The stocks of both drugmakers were little changed in after-hours trading. Bristol-Myers closed unchanged at $21.98, while Pfizer fell 23 cents to $19.28, both on the New York Stock Exchange in regular trading.

The Phase III trial was designed to show whether twice-daily apixaban was at least as effective as twice-daily injections of Sanofi-Aventis’ Lovenox in preventing dangerous blood clots among patients undergoing knee-replacement surgery.

The failure represents another setback for two companies that had hoped apixaban would become a big seller and bolster their earnings in the face of looming generic competition within three years for their best-selling drugs.

“Not to say that apixaban is buried, but this initial poor result is another in a string of poor partnering decisions that Pfizer has recently made,” said Damien Conover, an analyst with Morningstar.

The drugmakers said 9 percent of knee-surgery patients receiving apixaban developed dangerous clots, versus 8.9 percent of those receiving Lovenox.
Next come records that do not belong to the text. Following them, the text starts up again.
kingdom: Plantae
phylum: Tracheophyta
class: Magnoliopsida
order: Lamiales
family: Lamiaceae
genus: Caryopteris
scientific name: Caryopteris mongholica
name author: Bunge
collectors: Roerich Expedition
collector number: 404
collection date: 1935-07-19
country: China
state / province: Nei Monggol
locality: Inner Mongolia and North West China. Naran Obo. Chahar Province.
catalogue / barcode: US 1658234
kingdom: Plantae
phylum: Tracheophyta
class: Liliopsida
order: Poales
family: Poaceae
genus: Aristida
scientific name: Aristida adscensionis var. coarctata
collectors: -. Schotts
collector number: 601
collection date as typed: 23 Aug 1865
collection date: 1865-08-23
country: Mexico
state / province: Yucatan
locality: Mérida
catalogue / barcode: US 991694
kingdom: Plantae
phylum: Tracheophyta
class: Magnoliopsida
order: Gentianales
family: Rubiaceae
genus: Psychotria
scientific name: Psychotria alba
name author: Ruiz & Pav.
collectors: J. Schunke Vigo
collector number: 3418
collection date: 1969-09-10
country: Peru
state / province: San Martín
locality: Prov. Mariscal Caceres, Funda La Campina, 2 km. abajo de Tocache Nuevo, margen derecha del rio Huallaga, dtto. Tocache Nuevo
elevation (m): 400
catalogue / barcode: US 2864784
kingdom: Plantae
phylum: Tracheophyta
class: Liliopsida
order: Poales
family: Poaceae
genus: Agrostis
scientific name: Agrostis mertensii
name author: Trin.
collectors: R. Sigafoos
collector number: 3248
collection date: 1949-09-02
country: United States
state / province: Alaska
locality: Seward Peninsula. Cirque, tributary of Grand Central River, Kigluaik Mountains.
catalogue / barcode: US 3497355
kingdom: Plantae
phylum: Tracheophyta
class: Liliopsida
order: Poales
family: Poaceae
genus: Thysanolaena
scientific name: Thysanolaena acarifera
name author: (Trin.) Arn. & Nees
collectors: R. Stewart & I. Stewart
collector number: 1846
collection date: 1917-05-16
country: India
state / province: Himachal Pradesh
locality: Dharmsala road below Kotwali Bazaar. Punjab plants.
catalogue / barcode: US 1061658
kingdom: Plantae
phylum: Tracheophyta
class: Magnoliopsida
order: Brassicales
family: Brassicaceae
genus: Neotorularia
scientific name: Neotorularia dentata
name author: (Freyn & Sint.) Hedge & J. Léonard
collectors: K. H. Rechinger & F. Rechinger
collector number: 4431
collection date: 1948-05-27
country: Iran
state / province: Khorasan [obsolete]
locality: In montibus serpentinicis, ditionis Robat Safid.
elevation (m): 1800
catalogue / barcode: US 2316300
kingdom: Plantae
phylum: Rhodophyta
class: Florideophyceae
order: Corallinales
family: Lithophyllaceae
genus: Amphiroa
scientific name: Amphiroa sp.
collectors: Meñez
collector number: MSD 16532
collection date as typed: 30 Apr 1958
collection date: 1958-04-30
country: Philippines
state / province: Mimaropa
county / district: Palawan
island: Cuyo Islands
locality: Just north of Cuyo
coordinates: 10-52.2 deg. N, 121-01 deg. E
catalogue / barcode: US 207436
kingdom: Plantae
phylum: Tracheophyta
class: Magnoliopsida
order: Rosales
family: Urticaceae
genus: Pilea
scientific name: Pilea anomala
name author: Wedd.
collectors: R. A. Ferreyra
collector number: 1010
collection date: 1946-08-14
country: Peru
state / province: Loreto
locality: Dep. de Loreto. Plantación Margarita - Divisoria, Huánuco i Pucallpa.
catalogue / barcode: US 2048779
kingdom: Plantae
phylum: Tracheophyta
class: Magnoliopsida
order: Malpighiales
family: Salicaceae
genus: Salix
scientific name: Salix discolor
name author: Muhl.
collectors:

The new drug, therefore, was not deemed statistically as effective as Lovenox.

Bristol-Myers said this was surprising because about 16 percent of patients taking Lovenox had developed dangerous clots in earlier studies.

Patients had statistically similar incidents of major bleeding, although the combined incidence of major and non-major bleeding was significantly less in patients given apixaban, the company said.

Apixaban has generated excitement because it works through a new mechanism of action, by blocking a protein called Factor Xa that is instrumental in the clotting process. A similar drug, called rivaroxaban, is being co-developed by Bayer AG and Johnson & Johnson and considered slightly farther along in testing.

“This would seem to benefit Johnson & Johnson and Bayer,” said Mike Krensavage, a principal of Krensavage Asset Management. “It’s another setback for Pfizer as well,” he said, referring to its string of drug failures in recent years that has driven the company’s stock to 10-year lows.

Just weeks ago, Bristol-Myers described apixaban as the most promising of its medicines in late-stage studies. Analysts have said it could become a blockbuster drug, especially if it proves effective in preventing strokes among patients with atrial fibrillation, a form of irregular heartbeat.

Despite the setback, the drugmakers said they remain confident in apixaban and will continue other large studies of the medicine.

“This is the first of eight Phase III trials for a broad range of indications, including atrial fibrillation, and we view all of them as very significant opportunities,” said Jack Lawrence, a Bristol-Myers research official who heads the apixaban program.